Olivier Pomel, Co-Founder and CEO
From a go-to-market perspective, it expands nicely on top of the rest of what we deliver. You’re correct that we're touching some individuals more specialized functions around DBAs and people like that. However, we also have users who are not trained as DBAs that manage to solve the issues regarding database monitoring. So we see that there’s a little bit of a difference there. I think today, because of the great business we reported, it’s more pronounced than it might be in the future when we start supporting the adoption universally.
Ittai Kidron, Analyst
Very good. Thanks.
Operator, Operator
Thank you. Our final question will come from the line of Michael Turits with KeyBanc. Michael, your line is live.
Michael Turits, Analyst
Hey, so two quick questions. I think you talked about the growth rates of a number of hosts monitored last quarter is an indication that you really weren't seeing any slowing in the underlying capacity of what needed to be monitored. Is that growth rate still the same?
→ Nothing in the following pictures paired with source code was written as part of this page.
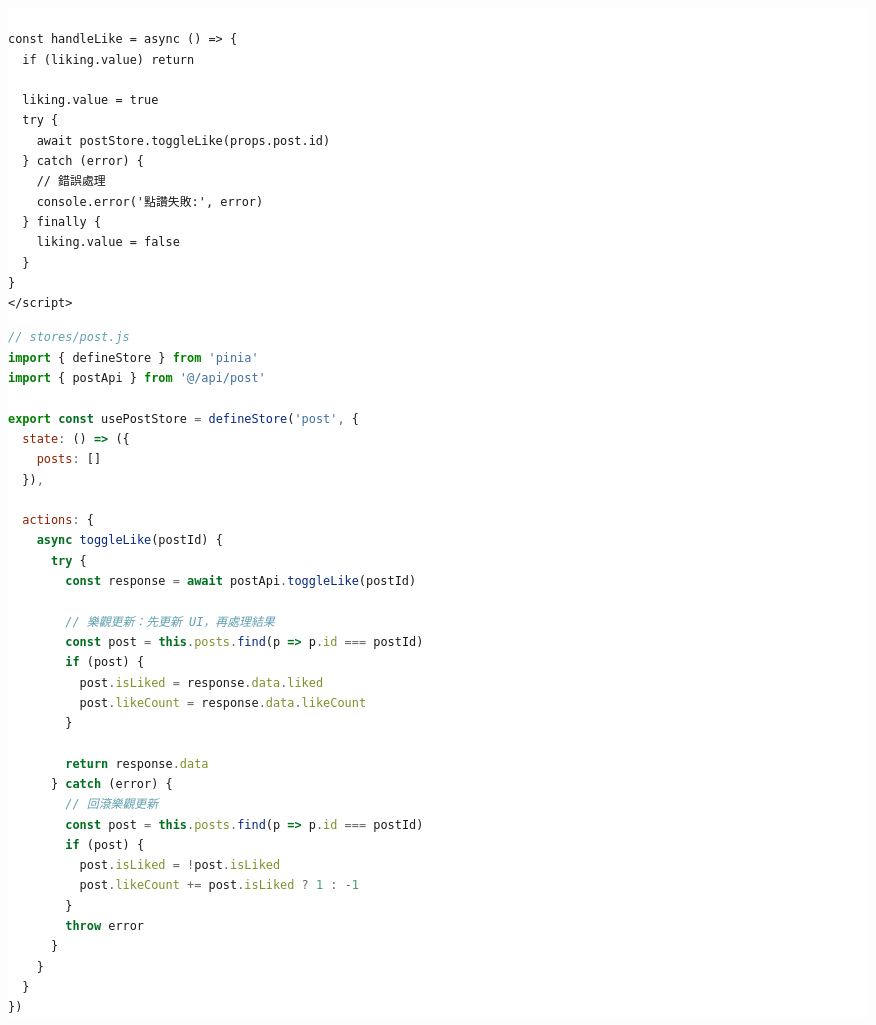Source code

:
 ```vue

const handleLike = async () => {
  if (liking.value) return

  liking.value = true
  try {
    await postStore.toggleLike(props.post.id)
  } catch (error) {
    // 錯誤處理
    console.error('點讚失敗:', error)
  } finally {
    liking.value = false
  }
}
</script>
```

```javascript
// stores/post.js
import { defineStore } from 'pinia'
import { postApi } from '@/api/post'

export const usePostStore = defineStore('post', {
  state: () => ({
    posts: []
  }),

  actions: {
    async toggleLike(postId) {
      try {
        const response = await postApi.toggleLike(postId)

        // 樂觀更新：先更新 UI，再處理結果
        const post = this.posts.find(p => p.id === postId)
        if (post) {
          post.isLiked = response.data.liked
          post.likeCount = response.data.likeCount
        }

        return response.data
      } catch (error) {
        // 回滾樂觀更新
        const post = this.posts.find(p => p.id === postId)
        if (post) {
          post.isLiked = !post.isLiked
          post.likeCount += post.isLiked ? 1 : -1
        }
        throw error
      }
    }
  }
})
```
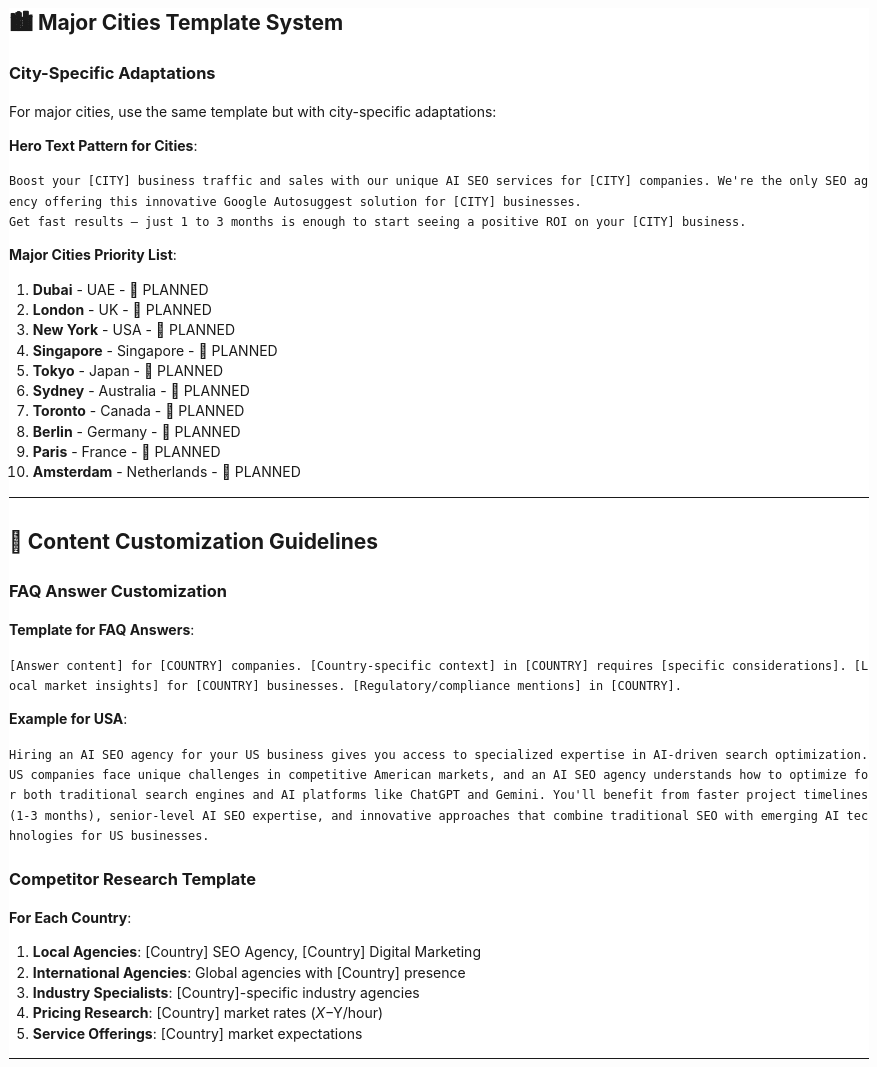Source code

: 
## 🏙️ **Major Cities Template System**

### **City-Specific Adaptations**
For major cities, use the same template but with city-specific adaptations:

**Hero Text Pattern for Cities**:
```
Boost your [CITY] business traffic and sales with our unique AI SEO services for [CITY] companies. We're the only SEO agency offering this innovative Google Autosuggest solution for [CITY] businesses.
Get fast results — just 1 to 3 months is enough to start seeing a positive ROI on your [CITY] business.
```

**Major Cities Priority List**:
1. **Dubai** - UAE - 🔄 PLANNED
2. **London** - UK - 🔄 PLANNED
3. **New York** - USA - 🔄 PLANNED
4. **Singapore** - Singapore - 🔄 PLANNED
5. **Tokyo** - Japan - 🔄 PLANNED
6. **Sydney** - Australia - 🔄 PLANNED
7. **Toronto** - Canada - 🔄 PLANNED
8. **Berlin** - Germany - 🔄 PLANNED
9. **Paris** - France - 🔄 PLANNED
10. **Amsterdam** - Netherlands - 🔄 PLANNED

---

## 📝 **Content Customization Guidelines**

### **FAQ Answer Customization**
**Template for FAQ Answers**:
```
[Answer content] for [COUNTRY] companies. [Country-specific context] in [COUNTRY] requires [specific considerations]. [Local market insights] for [COUNTRY] businesses. [Regulatory/compliance mentions] in [COUNTRY].
```

**Example for USA**:
```
Hiring an AI SEO agency for your US business gives you access to specialized expertise in AI-driven search optimization. US companies face unique challenges in competitive American markets, and an AI SEO agency understands how to optimize for both traditional search engines and AI platforms like ChatGPT and Gemini. You'll benefit from faster project timelines (1-3 months), senior-level AI SEO expertise, and innovative approaches that combine traditional SEO with emerging AI technologies for US businesses.
```

### **Competitor Research Template**
**For Each Country**:
1. **Local Agencies**: [Country] SEO Agency, [Country] Digital Marketing
2. **International Agencies**: Global agencies with [Country] presence
3. **Industry Specialists**: [Country]-specific industry agencies
4. **Pricing Research**: [Country] market rates ($X-$Y/hour)
5. **Service Offerings**: [Country] market expectations

---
Olivier Pomel, Co-Founder and CEO
If you examine the growth by product this time, it's relatively close, with some quarter-to-quarter variations, but the growth rates are largely similar. APM has improved slightly, but there's nothing significantly meaningful to highlight. We may see some expected effects from the hyperscalers in the infrastructure area, but it's not very noticeable. Therefore, we can't provide further comments on this.
Michael Turits, Analyst
Okay. And then David, just on the CapEx that you called out that was having to do with headquarters, $15 million extra, I believe you said in this quarter. So I know you're not giving guidance for next year, but is that a one-quarter phenomenon, a multiyear phenomenon, how big an impact longer term on CapEx?
David Obstler, CFO
Just to clarify, that wasn't extra. That's just the total amount, not the delta for the quarters. We haven't provided that type of guidance. We are expanding and building out offices. Again, when we provide guidance for next year, we'll endeavor to provide some guidance that will help in the modeling.
Michael Turits, Analyst
Okay. Great guys. Thank you very much.
Operator, Operator
Thank you. At this time, I would like to turn it back to Olivier Pomel for any further comments.
Olivier Pomel, Co-Founder and CEO
Thank you. Thank you all for listening. I also want to thank all Datadogs around the world for working so hard this quarter and for delivering another great quarter. I want to thank our customers for trusting us with their business and for joining us at Dash, also for a great event. Thank you all, and we'll speak again in Q4.
Operator, Operator
Thank you for your participation in today's conference. This does conclude the program. You may now disconnect.